With multiple generations in the workforce, greater flexibility in reward offerings is a must. Why? Because employees are at different points in their lives. Some have young families; some have pre-teens with crippling dental bills. Some are empty nesters with benefits they don’t use, yet still have holes in their savings plans. Given all that, it’s critical that benefits and rewards are appropriate to each generation, in each situation.
At the same time, HR departments are expected to do more with less – including doing more to support and reward people, with less in the pot. In order to do this, HR professionals need to understand which benefits are most valued, how important the benefits are, and how they relate to the individual. This begins to build a blueprint for a reward strategy that can be employee-centric and cost effective.
Opposing forces are at play here. One of a corporation’s biggest expenses is the cost – in salaries, benefits, and rewards – of human capital. Yet, of course, people are also the firm’s most important asset, contributing through their productivity to profit margins. Why not strive for a more satisfied and engaged workforce that, when all is said and done, will generate more money for the business?
Conventional wisdom says that to make more, you have to spend more. But in this case, it’s more a question of spending wisely and letting human behaviour do the rest for you!
Understanding your total rewards data (TR) can help. Before we jump into the analytics you need to have three elements of data. These elements combined will form a great foundation for insight into how best to structure your rewards programs:
1. Just ask your people.
Start by better understanding your employees’ attitudes to the rewards currently being offered. Through surveys, intranet discussions, or simple manager-employee informal chats, you can build better insight into how your workforce is segmented by cohort.

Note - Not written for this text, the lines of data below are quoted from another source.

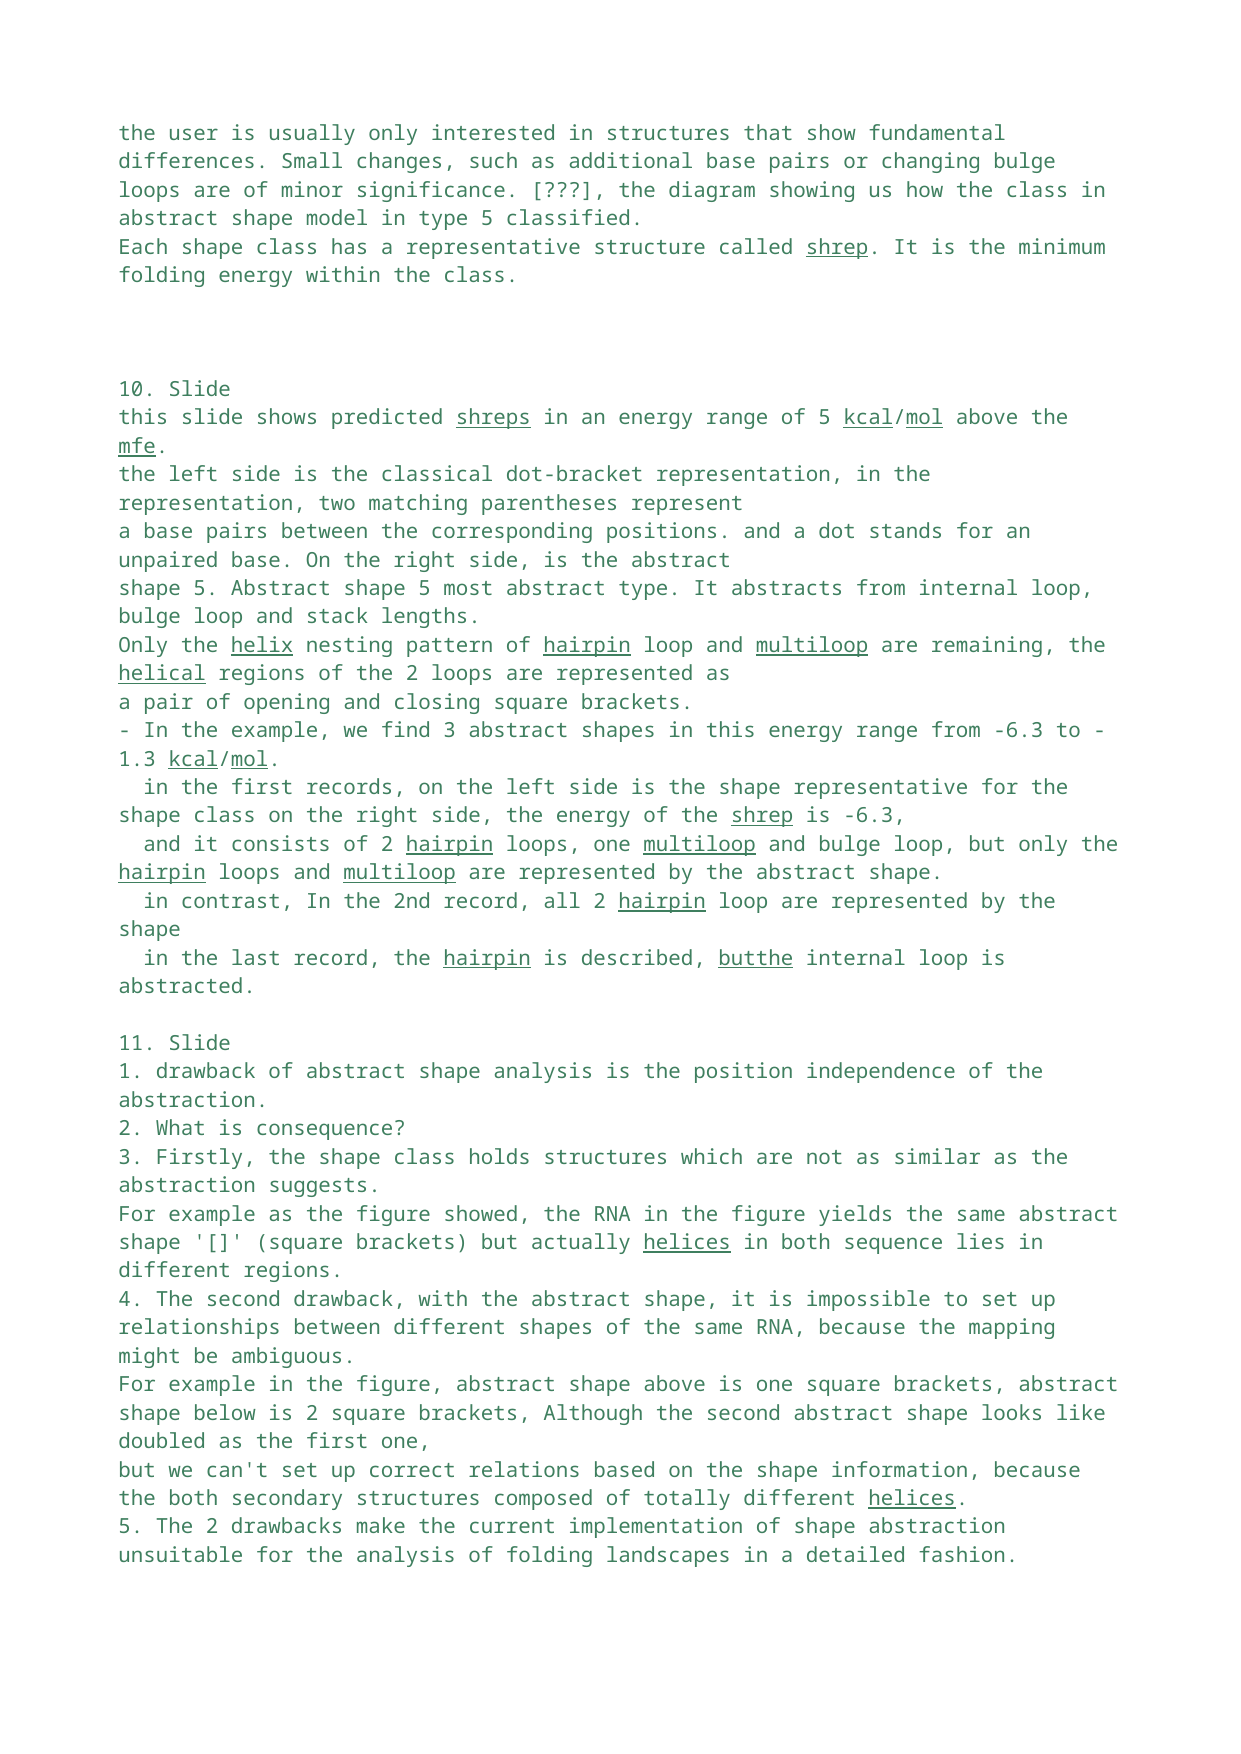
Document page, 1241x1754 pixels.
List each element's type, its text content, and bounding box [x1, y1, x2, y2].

text the left side is the classical dot-bracket representation, in the representation, two matching parentheses represent [118, 459, 1122, 516]
text 2. What is consequence? [118, 1113, 1122, 1142]
text 10. Slide [118, 374, 1122, 402]
text in contrast, In the 2nd record, all 2 hairpin loop are represented by the shape [118, 886, 1122, 943]
text in the last record, the hairpin is described, butthe internal loop is abstracted. [118, 943, 1122, 1000]
text 11. Slide [118, 1028, 1122, 1057]
text 5. The 2 drawbacks make the current implementation of shape abstraction unsuitable for the analysis of folding landscapes in a detailed fashion. [118, 1512, 1122, 1568]
text 1. drawback of abstract shape analysis is the position independence of the abstraction. [118, 1057, 1122, 1113]
text in the first records, on the left side is the shape representative for the shape class on the right side, the energy of the shrep is -6.3, [118, 772, 1122, 829]
text Each shape class has a representative structure called shrep. It is the minimum folding energy within the class. [118, 232, 1122, 289]
text Only the helix nesting pattern of hairpin loop and multiloop are remaining, the helical regions of the 2 loops are represented as [118, 630, 1122, 687]
text and it consists of 2 hairpin loops, one multiloop and bulge loop, but only the hairpin loops and multiloop are represented by the abstract shape. [118, 829, 1122, 886]
text but we can't set up correct relations based on the shape information, because the both secondary structures composed of totally different helices. [118, 1455, 1122, 1512]
text this slide shows predicted shreps in an energy range of 5 kcal/mol above the mfe. [118, 402, 1122, 459]
text - In the example, we find 3 abstract shapes in this energy range from -6.3 to -1.3 kcal/mol. [118, 715, 1122, 772]
text For example in the figure, abstract shape above is one square brackets, abstract shape below is 2 square brackets, Although the second abstract shape looks like doubled as the first one, [118, 1369, 1122, 1455]
text a base pairs between the corresponding positions. and a dot stands for an unpaired base. On the right side, is the abstract [118, 516, 1122, 573]
text 3. Firstly, the shape class holds structures which are not as similar as the abstraction suggests. [118, 1142, 1122, 1199]
text shape 5. Abstract shape 5 most abstract type. It abstracts from internal loop, bulge loop and stack lengths. [118, 573, 1122, 630]
text 4. The second drawback, with the abstract shape, it is impossible to set up relationships between different shapes of the same RNA, because the mapping might be ambiguous. [118, 1284, 1122, 1369]
text the user is usually only interested in structures that show fundamental differences. Small changes, such as additional base pairs or changing bulge loops are of minor significance. [???], the diagram showing us how the class in abstract shape model in type 5 classified. [118, 118, 1122, 232]
text For example as the figure showed, the RNA in the figure yields the same abstract shape '[]' (square brackets) but actually helices in both sequence lies in different regions. [118, 1199, 1122, 1284]
text a pair of opening and closing square brackets. [118, 687, 1122, 715]
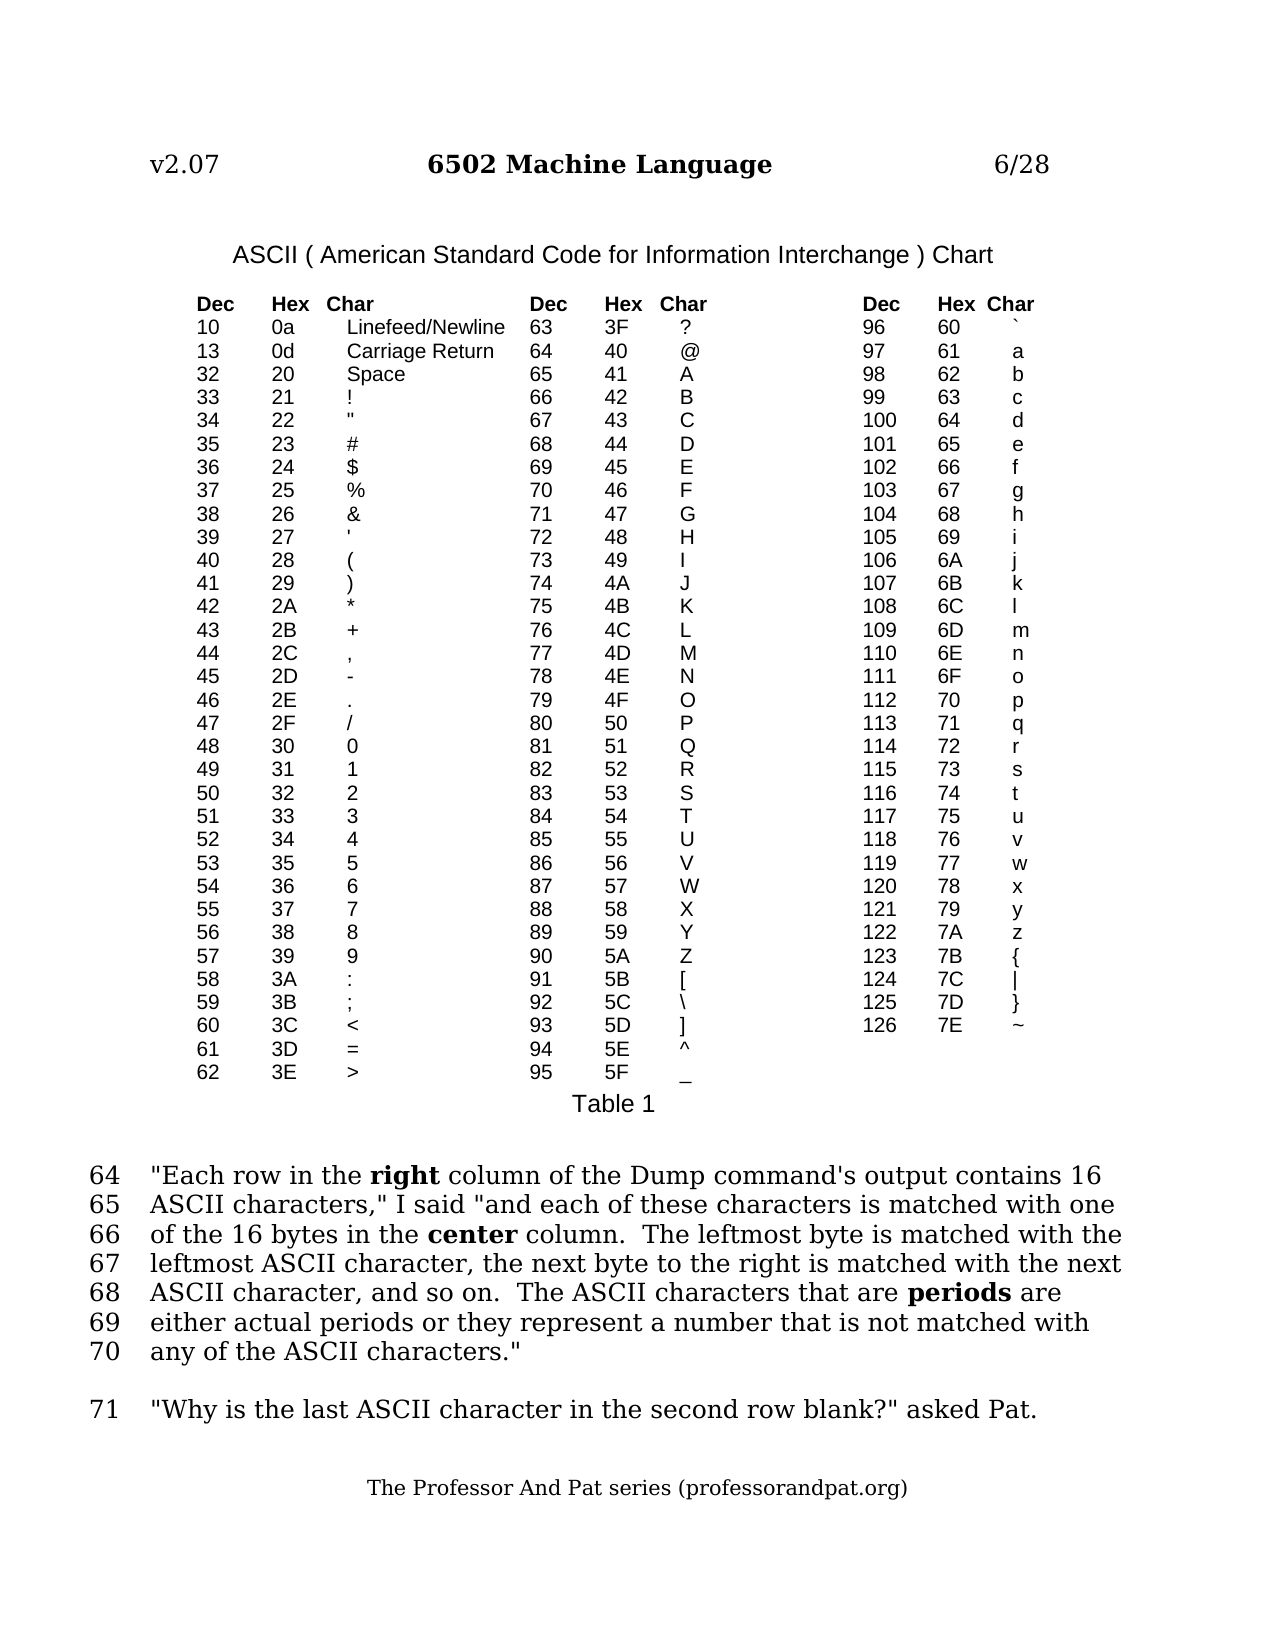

That gives you the ability to get your communications with various groups tighter and more on target.
Take for example a company that provides gym membership for employees from coast to coast, but sees that in one province uptake of the gym membership is not as high as the rest of the country. Could the reason be as simple as that the gym just doesn’t have a presence in that location? If you don’t ask how do you know?
By marrying this demographic and rewards data, you’re in a better position to offer the right rewards to the right people.
2. Create cost efficiencies for HR and finance.
Learn how your employees value their rewards, to make better decisions on HR spending. Once you know what employees like and dislike, you can begin to tailor the benefits based not only on cost but on perceived value by employees. You can also use this information to also work with the vendors to gain better pricing. Process automation can facilitate daily updates to rewards and benefits data for real time spending insight. That gives Finance much clearer and more accurate insight into these costs to help organizations save money.
3. Forecast the future of rewards.
Learn how to offer a personalized reward programs to millennials and the upcoming Gen Z. Get like-minded organizations working from the same platforms and methodologies. This can build benchmarked and aggregated benefits data that can be compared plan for plan across generations, industries and locations. The rewards “culture” is evolving, not only in Canada but around the world – you need to stay on top of the trends.
These three steps will help you maximize your TR data to create greater employee engagement and generate a better ROI for your organization. If you’re just producing a TR statement and not using the data, you’re missing the bigger picture.